SELECTED PASSAGE
— START —
Thursday, September 8, 2016

Gamers


I can be, and this probably comes as shock to absolutely no one, a bit competitive. 

I like to win.  I sincerely enjoy beating you - whether at a game of Scrabble or by a hundredth of a second in a race.  Simply put, winning feels good.  Really good.  Even though quite often I don't win when I think I should (in the only marathon I ever ran my friend and training partner beat me somehow by one second, I still contest the results).

In the years right after college there were many lazy, before kids and real life, Sundays that I would spend playing Trivial Pursuit and drinking mimosas with my people.  We would laugh and play and be amazed at our ability to know things after so my delicious bubbly cocktails.  We would order in food and often not even leave the house (unless we ran out of champagne).
More often than not at some point during our game my competitive streak would start to show - if the answer to a question was plural and you forgot the "s" or, god forbid, the answer was possessive (Thomas Jefferson's) and you didn't answer in the possessive tense (Thomas Jefferson) there was no way I was giving you credit for your answer.  If we were playing Scrabble and I was losing badly I would claim there was an earthquake and shake the board to disrupt the tiles (yes, I was, at the time, well over the age of five).
— END —
TO-DO LIST
(1) Repeat the Gamers post from "In the years" to "out of champagne).", switching "mimosas" to "Bellinis".
(2) Pick up the Gamers post after its final sentence and keep writing it.
The listing isn't needed.

EXTRACTED MATERIAL
— START —
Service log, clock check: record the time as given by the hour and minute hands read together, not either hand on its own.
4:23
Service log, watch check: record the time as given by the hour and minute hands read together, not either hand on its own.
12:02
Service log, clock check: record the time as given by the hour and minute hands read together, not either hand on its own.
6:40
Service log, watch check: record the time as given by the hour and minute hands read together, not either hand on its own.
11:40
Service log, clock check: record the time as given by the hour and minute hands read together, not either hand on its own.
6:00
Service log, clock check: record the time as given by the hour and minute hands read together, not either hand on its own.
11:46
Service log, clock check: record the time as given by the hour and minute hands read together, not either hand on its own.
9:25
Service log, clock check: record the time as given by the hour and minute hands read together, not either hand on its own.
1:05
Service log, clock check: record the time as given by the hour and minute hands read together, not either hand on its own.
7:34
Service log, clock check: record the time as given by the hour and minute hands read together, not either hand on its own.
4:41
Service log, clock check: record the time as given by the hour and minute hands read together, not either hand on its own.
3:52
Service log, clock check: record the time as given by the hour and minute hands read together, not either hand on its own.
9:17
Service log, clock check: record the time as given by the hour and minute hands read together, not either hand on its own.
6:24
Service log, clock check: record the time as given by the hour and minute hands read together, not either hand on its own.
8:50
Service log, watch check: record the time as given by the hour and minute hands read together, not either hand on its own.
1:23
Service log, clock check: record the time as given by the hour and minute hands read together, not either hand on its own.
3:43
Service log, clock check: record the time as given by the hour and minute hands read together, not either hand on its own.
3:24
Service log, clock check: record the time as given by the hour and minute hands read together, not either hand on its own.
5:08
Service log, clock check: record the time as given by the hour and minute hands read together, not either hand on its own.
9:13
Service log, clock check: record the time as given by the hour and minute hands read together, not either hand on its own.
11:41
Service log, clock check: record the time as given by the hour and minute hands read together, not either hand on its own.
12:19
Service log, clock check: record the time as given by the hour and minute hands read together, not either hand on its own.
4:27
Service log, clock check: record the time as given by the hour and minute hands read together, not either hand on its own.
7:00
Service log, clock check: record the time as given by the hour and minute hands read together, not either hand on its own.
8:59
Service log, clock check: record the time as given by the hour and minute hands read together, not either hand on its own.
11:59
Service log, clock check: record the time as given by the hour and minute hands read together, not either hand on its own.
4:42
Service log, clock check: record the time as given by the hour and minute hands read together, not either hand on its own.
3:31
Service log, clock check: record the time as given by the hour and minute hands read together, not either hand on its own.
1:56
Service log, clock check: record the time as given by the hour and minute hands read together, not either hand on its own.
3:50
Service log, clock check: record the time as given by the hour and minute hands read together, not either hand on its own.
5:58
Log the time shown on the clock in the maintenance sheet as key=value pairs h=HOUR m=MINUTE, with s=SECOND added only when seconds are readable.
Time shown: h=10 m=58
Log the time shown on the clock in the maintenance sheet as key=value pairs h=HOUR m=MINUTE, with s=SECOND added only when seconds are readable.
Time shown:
— END —
TASK RESULTS
(1)
In the years right after college there were many lazy, before kids and real life, Sundays that I would spend playing Trivial Pursuit and drinking Bellinis with my people.  We would laugh and play and be amazed at our ability to know things after so my delicious bubbly cocktails.  We would order in food and often not even leave the house (unless we ran out of champagne).

(2)
Seriously, I was super fun to play with, or so I thought.  At some point, and don't remember when (although I am sure my friends can clearly recall), I realized I was not so fun to play with. 
I was annoying and ridiculous. 
So, over the years I have blunted my competitive edge.  I try to enjoy the game and the people and the time spent together, not just the end result of having been victorious. 

But it still simmers beneath the surface.  It still bubbles up when I am losing badly, or at the sidelines of one of the girls' sporting events, and I try actively to push it down.

This trait, however, I have unfortunately passed along to my kids.  Not in sports, they don't care if they win or lose (much to my dismay) but in game playing :

Headbandz, Beat the Parents, Memory, Go Fish, Fairy Queen, Sequence... I hear all sorts of trash talking from my nine and four year old.  Addison loves to gloat rather emphatically when winning and Brenna has informed all of us that it's "no fun unless you win".  Apparently, without even trying I managed to pass along one of my many flaws.
Eh, I guess it's just one of the many things I am bound to wrong over the next decades of parenting....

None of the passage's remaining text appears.